The Whirlpool Galaxy was discovered by Charles Messier on this day back in 1773. The first aerial photograph was taken in the U.S. from a balloon in 1860. And, in 1983, the first U.S. cellular network was launched by Ameritech Mobile Communications in Chicago, Illinois. Can you hear me now?

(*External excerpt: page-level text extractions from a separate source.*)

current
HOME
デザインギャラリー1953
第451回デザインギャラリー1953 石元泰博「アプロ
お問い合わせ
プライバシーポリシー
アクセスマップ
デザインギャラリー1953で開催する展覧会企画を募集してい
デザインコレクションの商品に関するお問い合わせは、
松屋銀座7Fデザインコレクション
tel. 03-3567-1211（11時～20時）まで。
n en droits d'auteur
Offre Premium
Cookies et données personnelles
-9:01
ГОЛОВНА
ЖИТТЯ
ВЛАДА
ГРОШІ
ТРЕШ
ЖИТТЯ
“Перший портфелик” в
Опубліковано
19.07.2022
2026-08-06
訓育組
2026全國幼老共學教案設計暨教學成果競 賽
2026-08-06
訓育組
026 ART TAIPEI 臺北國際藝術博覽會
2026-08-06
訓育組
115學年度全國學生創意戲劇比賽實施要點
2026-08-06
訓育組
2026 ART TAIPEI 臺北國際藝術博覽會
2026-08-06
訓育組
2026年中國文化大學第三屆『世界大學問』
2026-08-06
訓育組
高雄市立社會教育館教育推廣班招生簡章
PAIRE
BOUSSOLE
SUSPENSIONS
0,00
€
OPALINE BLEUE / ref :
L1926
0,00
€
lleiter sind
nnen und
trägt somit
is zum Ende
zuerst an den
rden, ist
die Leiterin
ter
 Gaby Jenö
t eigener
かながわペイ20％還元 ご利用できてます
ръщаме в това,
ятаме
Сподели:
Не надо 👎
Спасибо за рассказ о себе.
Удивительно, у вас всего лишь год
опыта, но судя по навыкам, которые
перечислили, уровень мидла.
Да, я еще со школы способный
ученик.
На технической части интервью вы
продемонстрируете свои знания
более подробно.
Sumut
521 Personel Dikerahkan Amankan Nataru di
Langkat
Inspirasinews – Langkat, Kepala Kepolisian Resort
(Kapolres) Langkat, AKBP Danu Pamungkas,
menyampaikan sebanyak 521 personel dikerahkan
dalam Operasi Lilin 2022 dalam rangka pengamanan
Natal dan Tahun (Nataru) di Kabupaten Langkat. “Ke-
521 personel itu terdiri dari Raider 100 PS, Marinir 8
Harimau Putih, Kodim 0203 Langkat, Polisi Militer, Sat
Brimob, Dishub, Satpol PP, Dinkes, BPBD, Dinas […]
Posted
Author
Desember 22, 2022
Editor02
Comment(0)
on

Auspicious birthdays include CLOSE ENCOUNTERS’s Melinda Dillon (1939), THE X FILES creator Chris Carter (1956), FARSCAPE’s Wayne Pygram (1959), and STARGATE’s Christopher Judge (1964).


October 14

Back in 1962, the U.S. U-2 spyplane first spotted missile launchers in Cuba, a conflict used for creative inspiration in last year’s stellar X-MEN: FIRST CLASS. Back in 1978, the first TV movie originating from a TV series happened when survivors were handily voted off in “Rescue from Gilligan’s Island.” STAR TREK: VOYAGER’s fifth season premiered on this day in 1998. The remake of John Carpenter’s THE THING – more of a prequel than a remake, really – spawned in theatres in 2011. Auspicious birthdays include MOONRAKER’s Roger Moore (1927), TANK GIRL’s Lori Petty (1963), and JUMPER’s Max Thieriot (1988).